▶ [Trecho citado]
Beijos e até semana que vem.

“Muitas vezes sinto que já fiz canções demais. Falta de rigor?, negligência crítica? Deve ser. Mas acontece que desde a infância amo as canções populares inclusive por sua fácil proliferação. Quem gosta de canções gosta de quantidade. Do rádio da meninice, passando pela TV Record e a MTV dos começos, até o TVZ no canal Multishow de agora, encanta-me a multiplicidade de pequenas peças musicais cantadas, mesmo se elas surgem a um tempo redundantes e caóticas. Há nove anos que eu não lanço álbum com canções inéditas. No final de 2019, tive um desejo intenso de gravar coisas novas e minhas. Tudo partiu de uma batida no violão que me pareceu esboçar algo que (se eu realizasse como sonhava) soaria original a qualquer ouvido em qualquer lugar do mundo. ‘Meu Coco’, a canção,

nasceu disso e, trazendo sobre o esboço rítmico uma melodia em que se história a escolha de nomes para mulheres brasileiras, cortava uma batida de samba em células simplificadas e duras. Minha esperança era achar os timbres certos para fazer desse riff sonhado uma novidade concreta. E eu tinha a certeza de que a batida, seu som e sua função só se formatariam definitivamente se dançarinos do Balé Folclórico da Bahia criassem gestos sobre o que estava esboçado no violão. Com isso eu descobriria o timbre e o resto. Mas chegou 2020, o coronavírus ganhou nome de Covid-19 e eu fiquei preso no Rio, adiando a ida à Bahia para falar com os dançarinos. Esperaria alguns meses?

(Entradas de dados armazenadas)
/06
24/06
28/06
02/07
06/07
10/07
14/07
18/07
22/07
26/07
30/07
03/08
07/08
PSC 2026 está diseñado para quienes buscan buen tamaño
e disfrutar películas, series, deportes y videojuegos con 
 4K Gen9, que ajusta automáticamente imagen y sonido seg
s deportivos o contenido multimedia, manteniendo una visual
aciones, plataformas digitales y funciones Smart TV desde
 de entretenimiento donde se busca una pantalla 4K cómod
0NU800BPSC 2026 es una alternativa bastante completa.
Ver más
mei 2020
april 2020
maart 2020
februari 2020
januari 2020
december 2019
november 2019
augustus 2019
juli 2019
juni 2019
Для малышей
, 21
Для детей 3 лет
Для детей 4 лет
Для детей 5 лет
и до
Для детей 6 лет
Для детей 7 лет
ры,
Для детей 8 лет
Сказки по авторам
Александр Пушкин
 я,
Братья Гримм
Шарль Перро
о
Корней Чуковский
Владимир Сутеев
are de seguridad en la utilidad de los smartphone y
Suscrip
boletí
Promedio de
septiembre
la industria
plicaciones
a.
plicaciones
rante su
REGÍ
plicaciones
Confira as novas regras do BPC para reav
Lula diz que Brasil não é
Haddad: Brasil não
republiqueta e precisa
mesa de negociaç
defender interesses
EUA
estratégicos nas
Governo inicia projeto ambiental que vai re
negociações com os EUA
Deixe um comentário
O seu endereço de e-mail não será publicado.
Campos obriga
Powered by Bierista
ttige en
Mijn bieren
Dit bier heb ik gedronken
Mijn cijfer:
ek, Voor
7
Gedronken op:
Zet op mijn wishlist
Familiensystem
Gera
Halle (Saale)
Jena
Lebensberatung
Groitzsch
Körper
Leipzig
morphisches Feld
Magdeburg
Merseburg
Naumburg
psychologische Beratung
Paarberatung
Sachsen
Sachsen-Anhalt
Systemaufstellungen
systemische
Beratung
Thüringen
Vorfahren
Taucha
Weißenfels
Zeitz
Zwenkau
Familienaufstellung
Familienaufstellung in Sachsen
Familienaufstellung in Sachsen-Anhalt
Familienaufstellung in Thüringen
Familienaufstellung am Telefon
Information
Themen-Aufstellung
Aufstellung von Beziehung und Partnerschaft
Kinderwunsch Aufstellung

▶ [Sobre a tarefa] Com base no trecho citado, explique por que a ida à Bahia para falar com os dançarinos foi adiada e o que se esperava conseguir com esse encontro. Use de uma a três frases.

▶ [Resposta escrita] A ida foi adiada porque chegou 2020, o coronavírus ganhou o nome de Covid-19 e quem escreve ficou preso no Rio. Do encontro esperava-se que dançarinos do Balé Folclórico da Bahia criassem gestos sobre o esboço feito no violão. Só assim a batida, seu som e sua função se formatariam definitivamente, e com isso se descobriria o timbre e o resto.